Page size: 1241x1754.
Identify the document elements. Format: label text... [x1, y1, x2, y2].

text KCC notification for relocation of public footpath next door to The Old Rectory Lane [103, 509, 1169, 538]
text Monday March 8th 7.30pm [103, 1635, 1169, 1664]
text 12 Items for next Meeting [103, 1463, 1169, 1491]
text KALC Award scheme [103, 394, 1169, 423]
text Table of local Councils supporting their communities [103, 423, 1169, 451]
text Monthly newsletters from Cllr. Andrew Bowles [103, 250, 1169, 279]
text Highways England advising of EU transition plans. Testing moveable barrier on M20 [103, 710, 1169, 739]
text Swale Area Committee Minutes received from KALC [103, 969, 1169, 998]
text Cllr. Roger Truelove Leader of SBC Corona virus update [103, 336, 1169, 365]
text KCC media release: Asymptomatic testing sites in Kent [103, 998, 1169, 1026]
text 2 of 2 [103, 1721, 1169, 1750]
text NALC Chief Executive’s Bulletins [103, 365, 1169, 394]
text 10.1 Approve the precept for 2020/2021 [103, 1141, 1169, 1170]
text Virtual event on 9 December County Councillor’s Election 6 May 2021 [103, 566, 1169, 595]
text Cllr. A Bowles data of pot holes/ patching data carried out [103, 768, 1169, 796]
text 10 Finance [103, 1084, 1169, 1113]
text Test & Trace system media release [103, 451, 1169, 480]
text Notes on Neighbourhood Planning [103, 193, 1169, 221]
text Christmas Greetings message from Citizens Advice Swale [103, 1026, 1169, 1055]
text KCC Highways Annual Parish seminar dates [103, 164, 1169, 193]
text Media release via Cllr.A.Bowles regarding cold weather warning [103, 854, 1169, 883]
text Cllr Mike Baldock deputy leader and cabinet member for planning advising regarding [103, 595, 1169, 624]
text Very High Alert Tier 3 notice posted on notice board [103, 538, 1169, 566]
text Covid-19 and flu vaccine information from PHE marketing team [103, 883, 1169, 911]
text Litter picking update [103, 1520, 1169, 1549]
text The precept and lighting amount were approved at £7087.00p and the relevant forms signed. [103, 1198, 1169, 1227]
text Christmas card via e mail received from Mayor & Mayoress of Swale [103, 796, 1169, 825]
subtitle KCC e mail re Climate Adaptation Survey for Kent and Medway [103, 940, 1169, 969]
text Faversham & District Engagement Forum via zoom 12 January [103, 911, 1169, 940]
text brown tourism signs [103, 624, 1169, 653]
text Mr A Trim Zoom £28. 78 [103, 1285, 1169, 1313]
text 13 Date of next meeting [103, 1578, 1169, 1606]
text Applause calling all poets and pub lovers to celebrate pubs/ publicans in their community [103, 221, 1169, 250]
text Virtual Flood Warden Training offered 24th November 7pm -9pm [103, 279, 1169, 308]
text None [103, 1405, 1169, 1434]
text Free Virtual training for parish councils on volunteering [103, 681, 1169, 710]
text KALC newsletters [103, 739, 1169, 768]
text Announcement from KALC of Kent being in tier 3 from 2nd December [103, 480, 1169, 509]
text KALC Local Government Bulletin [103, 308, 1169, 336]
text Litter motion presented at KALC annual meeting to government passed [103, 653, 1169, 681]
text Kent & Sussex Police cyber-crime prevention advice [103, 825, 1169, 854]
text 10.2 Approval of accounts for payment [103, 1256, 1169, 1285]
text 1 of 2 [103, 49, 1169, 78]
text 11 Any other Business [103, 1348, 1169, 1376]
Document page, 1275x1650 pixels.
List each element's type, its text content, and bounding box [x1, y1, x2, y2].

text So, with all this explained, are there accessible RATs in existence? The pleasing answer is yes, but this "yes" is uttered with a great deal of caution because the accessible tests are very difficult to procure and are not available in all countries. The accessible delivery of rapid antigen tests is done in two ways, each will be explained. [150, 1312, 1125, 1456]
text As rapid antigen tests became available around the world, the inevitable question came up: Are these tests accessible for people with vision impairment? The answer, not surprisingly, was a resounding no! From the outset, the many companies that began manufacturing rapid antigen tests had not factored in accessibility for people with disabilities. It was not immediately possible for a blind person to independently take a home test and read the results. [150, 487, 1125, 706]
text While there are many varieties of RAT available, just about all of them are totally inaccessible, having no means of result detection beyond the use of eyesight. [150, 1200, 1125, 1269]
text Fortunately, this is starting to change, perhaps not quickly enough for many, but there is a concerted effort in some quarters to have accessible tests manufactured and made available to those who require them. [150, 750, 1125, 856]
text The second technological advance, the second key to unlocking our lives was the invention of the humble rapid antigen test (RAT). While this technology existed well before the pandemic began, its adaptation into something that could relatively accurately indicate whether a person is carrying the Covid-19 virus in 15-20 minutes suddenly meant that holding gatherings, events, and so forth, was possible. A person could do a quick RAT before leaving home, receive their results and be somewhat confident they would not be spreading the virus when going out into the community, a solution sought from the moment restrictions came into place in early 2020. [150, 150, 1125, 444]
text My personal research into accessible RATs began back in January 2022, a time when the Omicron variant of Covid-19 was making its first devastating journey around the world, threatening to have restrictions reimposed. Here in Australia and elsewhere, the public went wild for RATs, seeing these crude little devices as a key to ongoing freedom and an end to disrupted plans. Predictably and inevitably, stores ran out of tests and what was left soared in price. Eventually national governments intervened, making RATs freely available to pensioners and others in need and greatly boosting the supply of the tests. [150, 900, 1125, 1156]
************
Every entry above must be returned word for word.

Page size: 1241x1754.
Identify the document elements. Format: label text... [x1, y1, x2, y2].

text KCC notification for relocation of public footpath next door to The Old Rectory Lane [103, 509, 1169, 538]
text Monday March 8th 7.30pm [103, 1635, 1169, 1664]
text 12 Items for next Meeting [103, 1463, 1169, 1491]
text KALC Award scheme [103, 394, 1169, 423]
text Table of local Councils supporting their communities [103, 423, 1169, 451]
text Monthly newsletters from Cllr. Andrew Bowles [103, 250, 1169, 279]
text Highways England advising of EU transition plans. Testing moveable barrier on M20 [103, 710, 1169, 739]
text Swale Area Committee Minutes received from KALC [103, 969, 1169, 998]
text Cllr. Roger Truelove Leader of SBC Corona virus update [103, 336, 1169, 365]
text KCC media release: Asymptomatic testing sites in Kent [103, 998, 1169, 1026]
text 2 of 2 [103, 1721, 1169, 1750]
text NALC Chief Executive’s Bulletins [103, 365, 1169, 394]
text 10.1 Approve the precept for 2020/2021 [103, 1141, 1169, 1170]
text Virtual event on 9 December County Councillor’s Election 6 May 2021 [103, 566, 1169, 595]
text Cllr. A Bowles data of pot holes/ patching data carried out [103, 768, 1169, 796]
text 10 Finance [103, 1084, 1169, 1113]
text Test & Trace system media release [103, 451, 1169, 480]
text Notes on Neighbourhood Planning [103, 193, 1169, 221]
text Christmas Greetings message from Citizens Advice Swale [103, 1026, 1169, 1055]
text KCC Highways Annual Parish seminar dates [103, 164, 1169, 193]
text Media release via Cllr.A.Bowles regarding cold weather warning [103, 854, 1169, 883]
text Cllr Mike Baldock deputy leader and cabinet member for planning advising regarding [103, 595, 1169, 624]
text Very High Alert Tier 3 notice posted on notice board [103, 538, 1169, 566]
text Covid-19 and flu vaccine information from PHE marketing team [103, 883, 1169, 911]
text Litter picking update [103, 1520, 1169, 1549]
text The precept and lighting amount were approved at £7087.00p and the relevant forms signed. [103, 1198, 1169, 1227]
text Christmas card via e mail received from Mayor & Mayoress of Swale [103, 796, 1169, 825]
subtitle KCC e mail re Climate Adaptation Survey for Kent and Medway [103, 940, 1169, 969]
text Faversham & District Engagement Forum via zoom 12 January [103, 911, 1169, 940]
text brown tourism signs [103, 624, 1169, 653]
text Mr A Trim Zoom £28. 78 [103, 1285, 1169, 1313]
text 13 Date of next meeting [103, 1578, 1169, 1606]
text Applause calling all poets and pub lovers to celebrate pubs/ publicans in their community [103, 221, 1169, 250]
text Virtual Flood Warden Training offered 24th November 7pm -9pm [103, 279, 1169, 308]
text None [103, 1405, 1169, 1434]
text Free Virtual training for parish councils on volunteering [103, 681, 1169, 710]
text KALC newsletters [103, 739, 1169, 768]
text Announcement from KALC of Kent being in tier 3 from 2nd December [103, 480, 1169, 509]
text KALC Local Government Bulletin [103, 308, 1169, 336]
text Litter motion presented at KALC annual meeting to government passed [103, 653, 1169, 681]
text Kent & Sussex Police cyber-crime prevention advice [103, 825, 1169, 854]
text 10.2 Approval of accounts for payment [103, 1256, 1169, 1285]
text 1 of 2 [103, 49, 1169, 78]
text 11 Any other Business [103, 1348, 1169, 1376]
Document page, 1275x1650 pixels.
List each element's type, its text content, and bounding box [x1, y1, x2, y2].

text So, with all this explained, are there accessible RATs in existence? The pleasing answer is yes, but this "yes" is uttered with a great deal of caution because the accessible tests are very difficult to procure and are not available in all countries. The accessible delivery of rapid antigen tests is done in two ways, each will be explained. [150, 1312, 1125, 1456]
text As rapid antigen tests became available around the world, the inevitable question came up: Are these tests accessible for people with vision impairment? The answer, not surprisingly, was a resounding no! From the outset, the many companies that began manufacturing rapid antigen tests had not factored in accessibility for people with disabilities. It was not immediately possible for a blind person to independently take a home test and read the results. [150, 487, 1125, 706]
text While there are many varieties of RAT available, just about all of them are totally inaccessible, having no means of result detection beyond the use of eyesight. [150, 1200, 1125, 1269]
text Fortunately, this is starting to change, perhaps not quickly enough for many, but there is a concerted effort in some quarters to have accessible tests manufactured and made available to those who require them. [150, 750, 1125, 856]
text The second technological advance, the second key to unlocking our lives was the invention of the humble rapid antigen test (RAT). While this technology existed well before the pandemic began, its adaptation into something that could relatively accurately indicate whether a person is carrying the Covid-19 virus in 15-20 minutes suddenly meant that holding gatherings, events, and so forth, was possible. A person could do a quick RAT before leaving home, receive their results and be somewhat confident they would not be spreading the virus when going out into the community, a solution sought from the moment restrictions came into place in early 2020. [150, 150, 1125, 444]
text My personal research into accessible RATs began back in January 2022, a time when the Omicron variant of Covid-19 was making its first devastating journey around the world, threatening to have restrictions reimposed. Here in Australia and elsewhere, the public went wild for RATs, seeing these crude little devices as a key to ongoing freedom and an end to disrupted plans. Predictably and inevitably, stores ran out of tests and what was left soared in price. Eventually national governments intervened, making RATs freely available to pensioners and others in need and greatly boosting the supply of the tests. [150, 900, 1125, 1156]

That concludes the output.